**Task directions:**
Please repeat the records below exactly, skipping any pictures.

**Given records:**
----------------
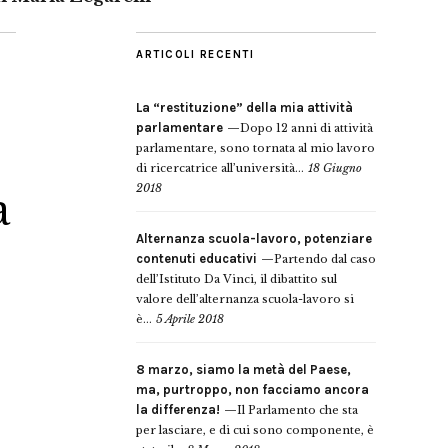
ARTICOLI RECENTI
La “restituzione” della mia attività
parlamentare
Dopo 12 anni di attività
parlamentare, sono tornata al mio lavoro
di ricercatrice all’università...
18 Giugno
2018
a
Alternanza scuola-lavoro, potenziare
contenuti educativi
Partendo dal caso
dell’Istituto Da Vinci, il dibattito sul
valore dell’alternanza scuola-lavoro si
è...
5 Aprile 2018
8 marzo, siamo la metà del Paese,
ma, purtroppo, non facciamo ancora
la differenza!
Il Parlamento che sta
per lasciare, e di cui sono componente, è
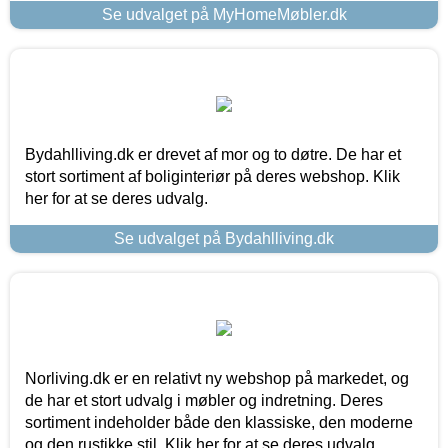
Se udvalget på MyHomeMøbler.dk
Bydahlliving.dk er drevet af mor og to døtre. De har et
stort sortiment af boliginteriør på deres webshop. Klik
her for at se deres udvalg.
Se udvalget på Bydahlliving.dk
Norliving.dk er en relativt ny webshop på markedet, og
de har et stort udvalg i møbler og indretning. Deres
sortiment indeholder både den klassiske, den moderne
og den rustikke stil. Klik her for at se deres udvalg.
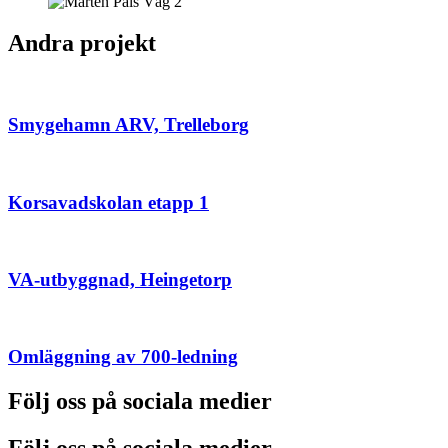
Andra projekt
Smygehamn ARV, Trelleborg
Korsavadskolan etapp 1
VA-utbyggnad, Heingetorp
Omläggning av 700-ledning
Följ oss på sociala medier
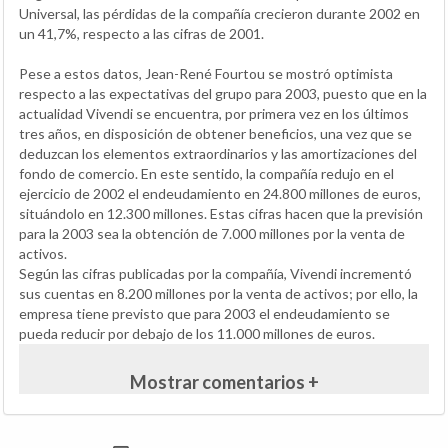
Universal, las pérdidas de la compañía crecieron durante 2002 en
un 41,7%, respecto a las cifras de 2001.
Pese a estos datos, Jean-René Fourtou se mostró optimista
respecto a las expectativas del grupo para 2003, puesto que en la
actualidad Vivendi se encuentra, por primera vez en los últimos
tres años, en disposición de obtener beneficios, una vez que se
deduzcan los elementos extraordinarios y las amortizaciones del
fondo de comercio. En este sentido, la compañía redujo en el
ejercicio de 2002 el endeudamiento en 24.800 millones de euros,
situándolo en 12.300 millones. Estas cifras hacen que la previsión
para la 2003 sea la obtención de 7.000 millones por la venta de
activos.
Según las cifras publicadas por la compañía, Vivendi incrementó
sus cuentas en 8.200 millones por la venta de activos; por ello, la
empresa tiene previsto que para 2003 el endeudamiento se
pueda reducir por debajo de los 11.000 millones de euros.
Mostrar comentarios +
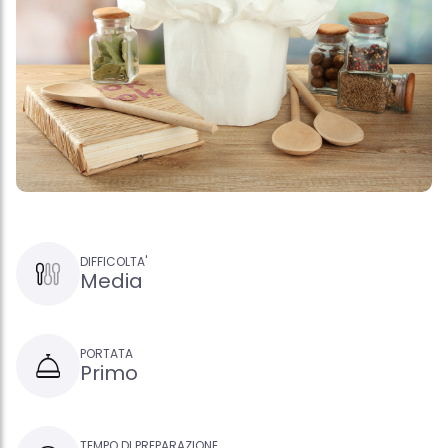
DIFFICOLTA'
Media
PORTATA
Primo
TEMPO DI PREPARAZIONE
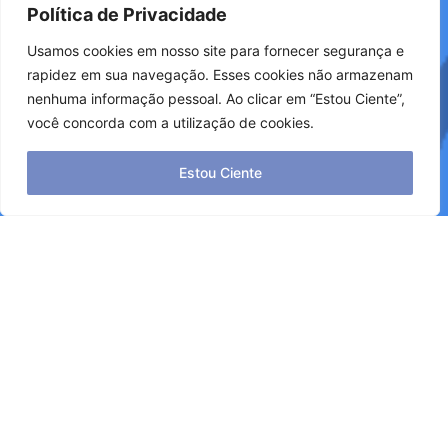
Política de Privacidade
Usamos cookies em nosso site para fornecer segurança e
rapidez em sua navegação. Esses cookies não armazenam
nenhuma informação pessoal. Ao clicar em “Estou Ciente”,
você concorda com a utilização de cookies.
Estou Ciente
outros profissionais.
serviços e tecnologias.
fornecedores, distribuidores e
pet, desde novos produtos até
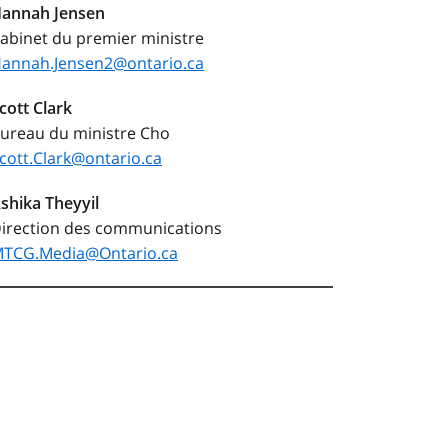
annah Jensen
abinet du premier ministre
annah.Jensen2@ontario.ca
cott Clark
ureau du ministre Cho
cott.Clark@ontario.ca
shika Theyyil
irection des communications
TCG.Media@Ontario.ca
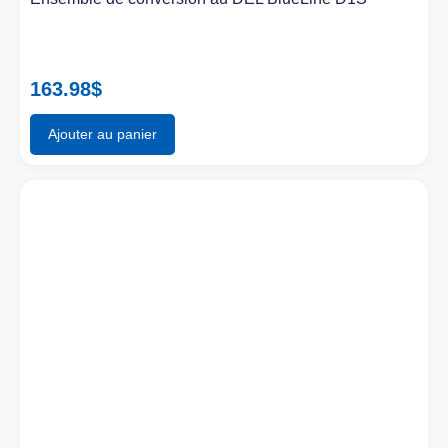
163.98
$
Ajouter au panier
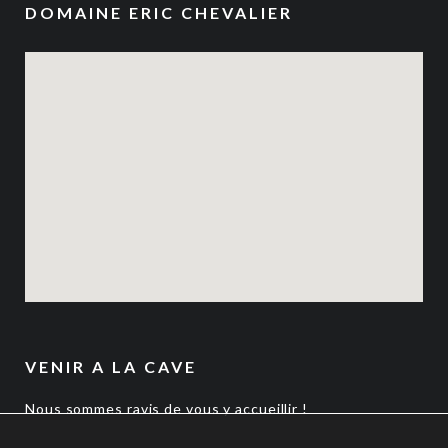
DOMAINE ERIC CHEVALIER
VENIR A LA CAVE
Nous sommes ravis de vous y accueillir !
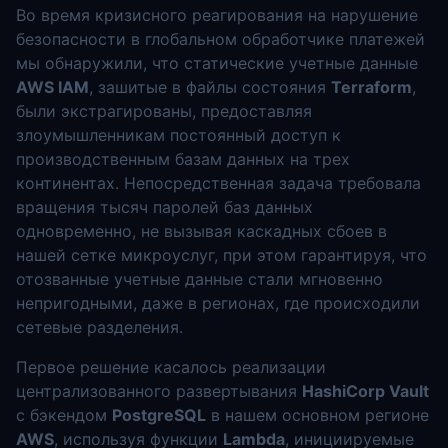
Во время кризисного реагирования на нарушение
безопасности в глобальном обработчике платежей
мы обнаружили, что статические учетные данные
AWS IAM
, зашитые в файлы состояния
Terraform
,
были экстрагированы, предоставляя
злоумышленникам постоянный доступ к
производственным базам данных на трех
континентах. Непосредственная задача требовала
вращения тысяч паролей баз данных
одновременно, не вызывая каскадных сбоев в
нашей сетке микроуслуг, при этом гарантируя, что
отозванные учетные данные стали мгновенно
непригодными, даже в регионах, где происходили
сетевые разделения.
Первое решение касалось реализации
централизованного развертывания
HashiCorp Vault
с бэкендом
PostgreSQL
в нашем основном регионе
AWS
, используя функции
Lambda
, инициируемые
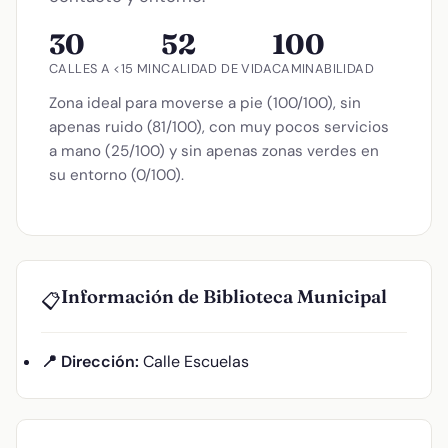
30
52
100
CALLES A <15 MIN
CALIDAD DE VIDA
CAMINABILIDAD
Zona ideal para moverse a pie (100/100), sin
apenas ruido (81/100), con muy pocos servicios
a mano (25/100) y sin apenas zonas verdes en
su entorno (0/100).
Información de Biblioteca Municipal
📋
📍 Dirección:
Calle Escuelas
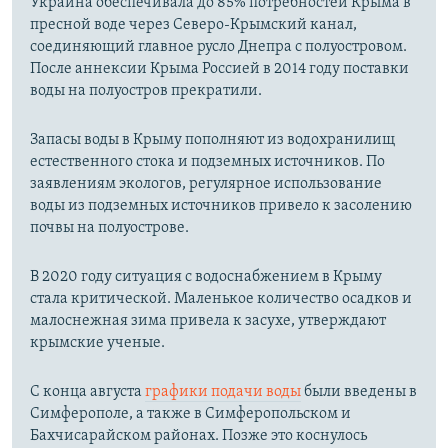
Украина обеспечивала до 85% потребностей Крыма в
пресной воде через Северо-Крымский канал,
соединяющий главное русло Днепра с полуостровом.
После аннексии Крыма Россией в 2014 году поставки
воды на полуостров прекратили.
Запасы воды в Крыму пополняют из водохранилищ
естественного стока и подземных источников. По
заявлениям экологов, регулярное использование
воды из подземных источников привело к засолению
почвы на полуострове.
В 2020 году ситуация с водоснабжением в Крыму
стала критической. Маленькое количество осадков и
малоснежная зима привела к засухе, утверждают
крымские ученые.
С конца августа
графики подачи воды
были введены в
Симферополе, а также в Симферопольском и
Бахчисарайском районах. Позже это коснулось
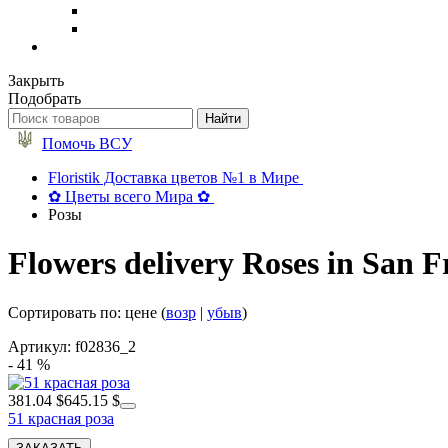
Закрыть
Подобрать
Помочь ВСУ
Floristik Доставка цветов №1 в Мире
✿ Цветы всего Мира ✿
Розы
Flowers delivery Roses in San F
Сортировать по: цене (
возр
|
убыв
)
Артикул: f02836_2
- 41 %
381.04 $
645.15 $
51 красная роза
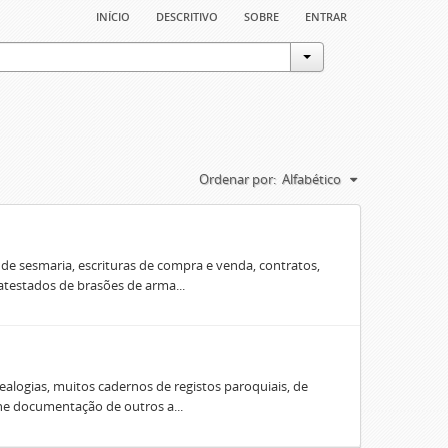
início
descritivo
sobre
entrar
Ordenar por:
Alfabético
e sesmaria, escrituras de compra e venda, contratos,
 atestados de brasões de arma...
ealogias, muitos cadernos de registos paroquiais, de
úne documentação de outros a...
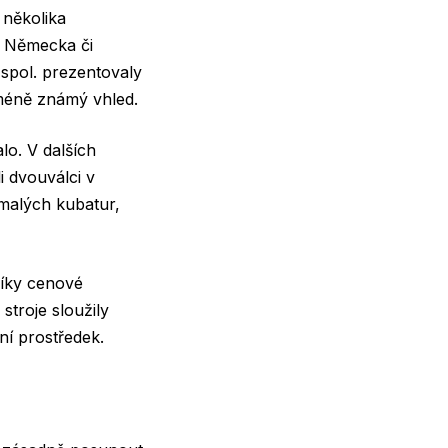
 několika
, Německa či
 spol. prezentovaly
méně známý vhled.
alo.
V dalších
i dvouválci v
malých kubatur
,
díky cenové
troje sloužily
í prostředek.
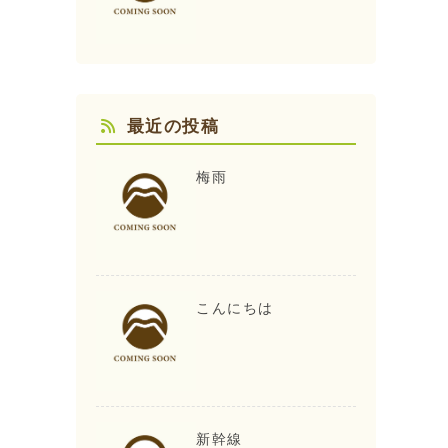
最近の投稿
梅雨
こんにちは
新幹線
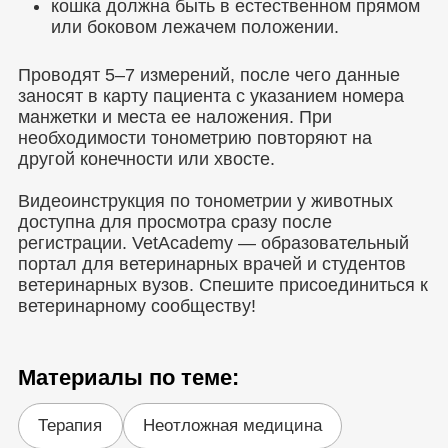
кошка должна быть в естественном прямом
или боковом лежачем положении.
Проводят 5–7 измерений, после чего данные
заносят в карту пациента с указанием номера
манжетки и места ее наложения. При
необходимости тонометрию повторяют на
другой конечности или хвосте.
Видеоинструкция по тонометрии у животных
доступна для просмотра сразу после
регистрации. VetAcademy ― образовательный
портал для ветеринарных врачей и студентов
ветеринарных вузов. Спешите присоединиться к
ветеринарному сообществу!
Материалы по теме:
Терапия
Неотложная медицина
----------------
**Response area:**
ARTICOLI RECENTI
La “restituzione” della mia attività
parlamentare
Dopo 12 anni di attività
parlamentare, sono tornata al mio lavoro
di ricercatrice all’università...
18 Giugno
2018
a
Alternanza scuola-lavoro, potenziare
contenuti educativi
Partendo dal caso
dell’Istituto Da Vinci, il dibattito sul
valore dell’alternanza scuola-lavoro si
è...
5 Aprile 2018
8 marzo, siamo la metà del Paese,
ma, purtroppo, non facciamo ancora
la differenza!
Il Parlamento che sta
per lasciare, e di cui sono componente, è
Se udvalget på MyHomeMøbler.dk
Bydahlliving.dk er drevet af mor og to døtre. De har et
stort sortiment af boliginteriør på deres webshop. Klik
her for at se deres udvalg.
Se udvalget på Bydahlliving.dk
Norliving.dk er en relativt ny webshop på markedet, og
de har et stort udvalg i møbler og indretning. Deres
sortiment indeholder både den klassiske, den moderne
og den rustikke stil. Klik her for at se deres udvalg.
Andra projekt
Smygehamn ARV, Trelleborg
Korsavadskolan etapp 1
VA-utbyggnad, Heingetorp
Omläggning av 700-ledning
Följ oss på sociala medier
Universal, las pérdidas de la compañía crecieron durante 2002 en
un 41,7%, respecto a las cifras de 2001.
Pese a estos datos, Jean-René Fourtou se mostró optimista
respecto a las expectativas del grupo para 2003, puesto que en la
actualidad Vivendi se encuentra, por primera vez en los últimos
tres años, en disposición de obtener beneficios, una vez que se
deduzcan los elementos extraordinarios y las amortizaciones del
fondo de comercio. En este sentido, la compañía redujo en el
ejercicio de 2002 el endeudamiento en 24.800 millones de euros,
situándolo en 12.300 millones. Estas cifras hacen que la previsión
para la 2003 sea la obtención de 7.000 millones por la venta de
activos.
Según las cifras publicadas por la compañía, Vivendi incrementó
sus cuentas en 8.200 millones por la venta de activos; por ello, la
empresa tiene previsto que para 2003 el endeudamiento se
pueda reducir por debajo de los 11.000 millones de euros.
Mostrar comentarios +
DIFFICOLTA'
Media
PORTATA
Primo
TEMPO DI PREPARAZIONE
Política de Privacidade
Usamos cookies em nosso site para fornecer segurança e
rapidez em sua navegação. Esses cookies não armazenam
nenhuma informação pessoal. Ao clicar em “Estou Ciente”,
você concorda com a utilização de cookies.
Estou Ciente
outros profissionais.
serviços e tecnologias.
fornecedores, distribuidores e
pet, desde novos produtos até
annah Jensen
abinet du premier ministre
annah.Jensen2@ontario.ca
cott Clark
ureau du ministre Cho
cott.Clark@ontario.ca
shika Theyyil
irection des communications
TCG.Media@Ontario.ca
163.98
$
Ajouter au panier
DOMAINE ERIC CHEVALIER
VENIR A LA CAVE
Nous sommes ravis de vous y accueillir !
Во время кризисного реагирования на нарушение
безопасности в глобальном обработчике платежей
мы обнаружили, что статические учетные данные
AWS IAM
, зашитые в файлы состояния
Terraform
,
были экстрагированы, предоставляя
злоумышленникам постоянный доступ к
производственным базам данных на трех
континентах. Непосредственная задача требовала
вращения тысяч паролей баз данных
одновременно, не вызывая каскадных сбоев в
нашей сетке микроуслуг, при этом гарантируя, что
отозванные учетные данные стали мгновенно
непригодными, даже в регионах, где происходили
сетевые разделения.
Первое решение касалось реализации
централизованного развертывания
HashiCorp Vault
с бэкендом
PostgreSQL
в нашем основном регионе
AWS
, используя функции
Lambda
, инициируемые
30
52
100
CALLES A <15 MIN
CALIDAD DE VIDA
CAMINABILIDAD
Zona ideal para moverse a pie (100/100), sin
apenas ruido (81/100), con muy pocos servicios
a mano (25/100) y sin apenas zonas verdes en
su entorno (0/100).
Información de Biblioteca Municipal
📋
📍 Dirección:
Calle Escuelas
Украина обеспечивала до 85% потребностей Крыма в
пресной воде через Северо-Крымский канал,
соединяющий главное русло Днепра с полуостровом.
После аннексии Крыма Россией в 2014 году поставки
воды на полуостров прекратили.
Запасы воды в Крыму пополняют из водохранилищ
естественного стока и подземных источников. По
заявлениям экологов, регулярное использование
воды из подземных источников привело к засолению
почвы на полуострове.
В 2020 году ситуация с водоснабжением в Крыму
стала критической. Маленькое количество осадков и
малоснежная зима привела к засухе, утверждают
крымские ученые.
С конца августа
графики подачи воды
были введены в
Симферополе, а также в Симферопольском и
Бахчисарайском районах. Позже это коснулось
Закрыть
Подобрать
Помочь ВСУ
Floristik Доставка цветов №1 в Мире
✿ Цветы всего Мира ✿
Розы
Flowers delivery Roses in San F
Сортировать по: цене (
возр
|
убыв
)
Артикул: f02836_2
- 41 %
381.04 $
645.15 $
51 красная роза
início
descritivo
sobre
entrar
Ordenar por:
Alfabético
e sesmaria, escrituras de compra e venda, contratos,
 atestados de brasões de arma...
ealogias, muitos cadernos de registos paroquiais, de
úne documentação de outros a...
 několika
, Německa či
 spol. prezentovaly
méně známý vhled.
alo.
V dalších
i dvouválci v
malých kubatur
,
díky cenové
troje sloužily
í prostředek.
最近の投稿
梅雨
こんにちは
新幹線
кошка должна быть в естественном прямом
или боковом лежачем положении.
Проводят 5–7 измерений, после чего данные
заносят в карту пациента с указанием номера
манжетки и места ее наложения. При
необходимости тонометрию повторяют на
другой конечности или хвосте.
Видеоинструкция по тонометрии у животных
доступна для просмотра сразу после
регистрации. VetAcademy ― образовательный
портал для ветеринарных врачей и студентов
ветеринарных вузов. Спешите присоединиться к
ветеринарному сообществу!
Материалы по теме:
Терапия
Неотложная медицина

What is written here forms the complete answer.